In case you have no idea what’s going on, here’s a brief rundown of what happened.

Employer Cancels Interview with Prospective Intern after She Asks for a Virtual Interview 

A Facebook user Jeffrey posted about an incident on 15 September, with the tagline: “Call me a boomer, but I seriously think our future is f***ed.”

A student was looking for an internship at his company, and Jeffrey shared that she had actually left her previous company just one day after joining due to a toxic environment.

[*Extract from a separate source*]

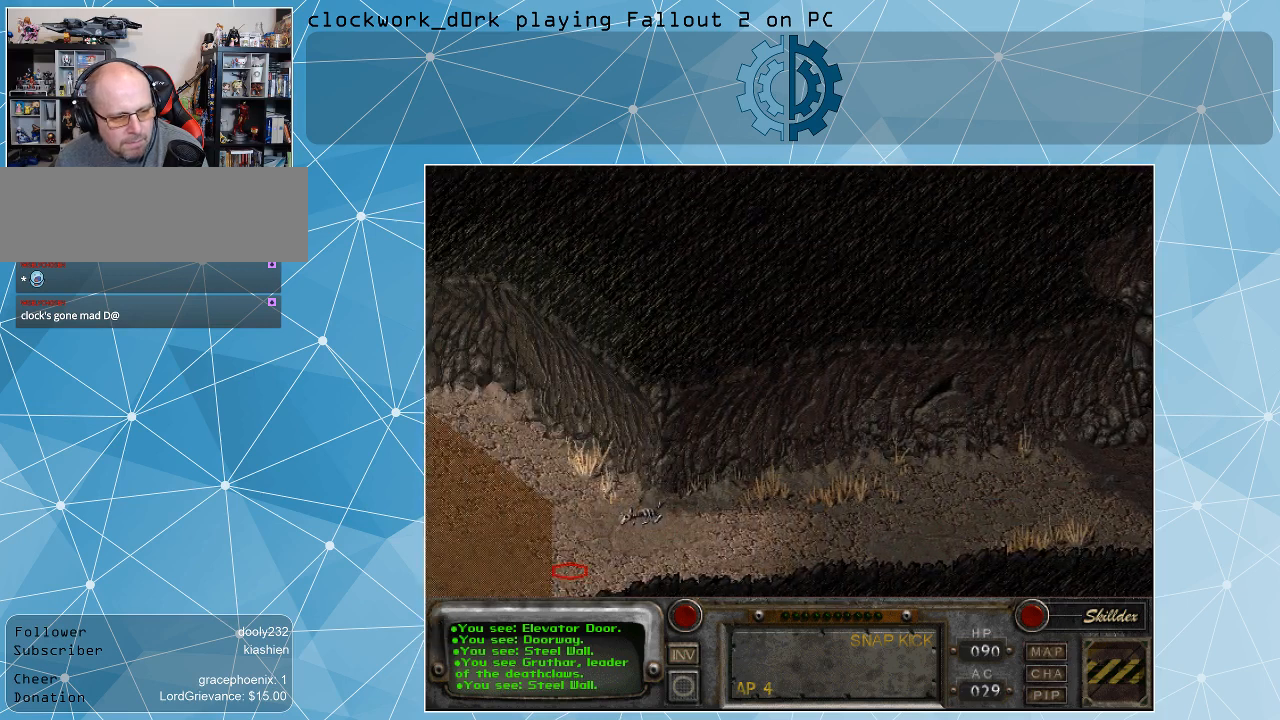
{"keys": [], "mouse": ["left"], "events": [[400, "mouse_left", "down"]]}
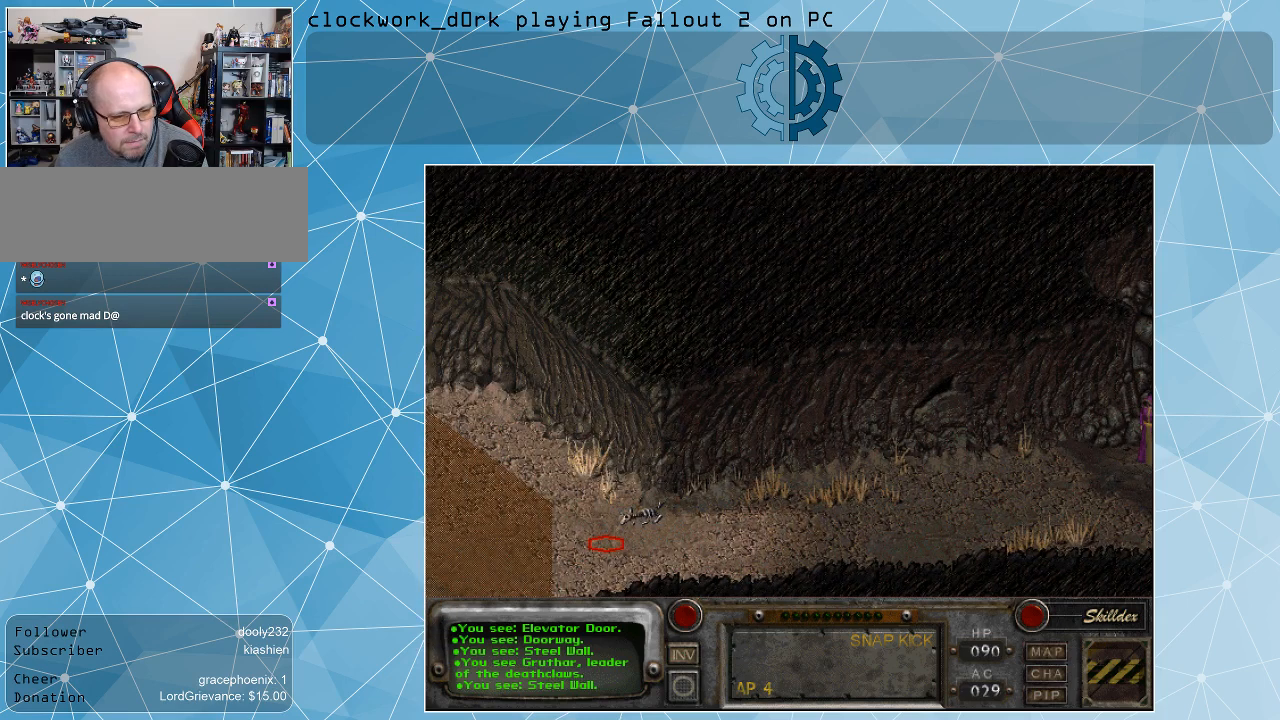
{"keys": [], "mouse": [], "events": [[34, "mouse_left", "up"]]}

Upon reaching out to Jeffrey to ask if his company was still hiring interns, he “gave her the benefit of the doubt” and decided to grant her an interview.

Following this, she proceeded to ask Jeffrey if it was possible to have a virtual interview instead for reasons not mentioned, which clearly ticked him off.

He then decided to cancel the interview by sending her a text that read, “On second thoughts, I think let’s cancel the interview. All the best.”

Image: Facebook (Jeffrey Koh)

Along with posting a screenshot of the conversation on his Facebook Page, he went off on a rant about how he prefers to hire “foreigners who are hungry and hardworking to work here”, and also said, “F*** all these rules and laws protecting entitled Singaporeans.”

Needless to say, these strong words got some netizens got riled up, and they went on to express their views on the now viral post.

The Intern Allegedly Flaked on Jeffrey Before

In his follow-up Facebook post, Jeffrey begins by saying, “Now that I’ve gotten everyone’s attention, it’s time for some clarifications.”

Of course, Jeffrey. Where there’s tea, Singaporeans will be there.

He then continues to express that he has no problem hiring Singaporeans, saying, “I’ve been running my own little agency for the past 21 years. Over the past decades, I’ve hired Singaporeans whenever I can.”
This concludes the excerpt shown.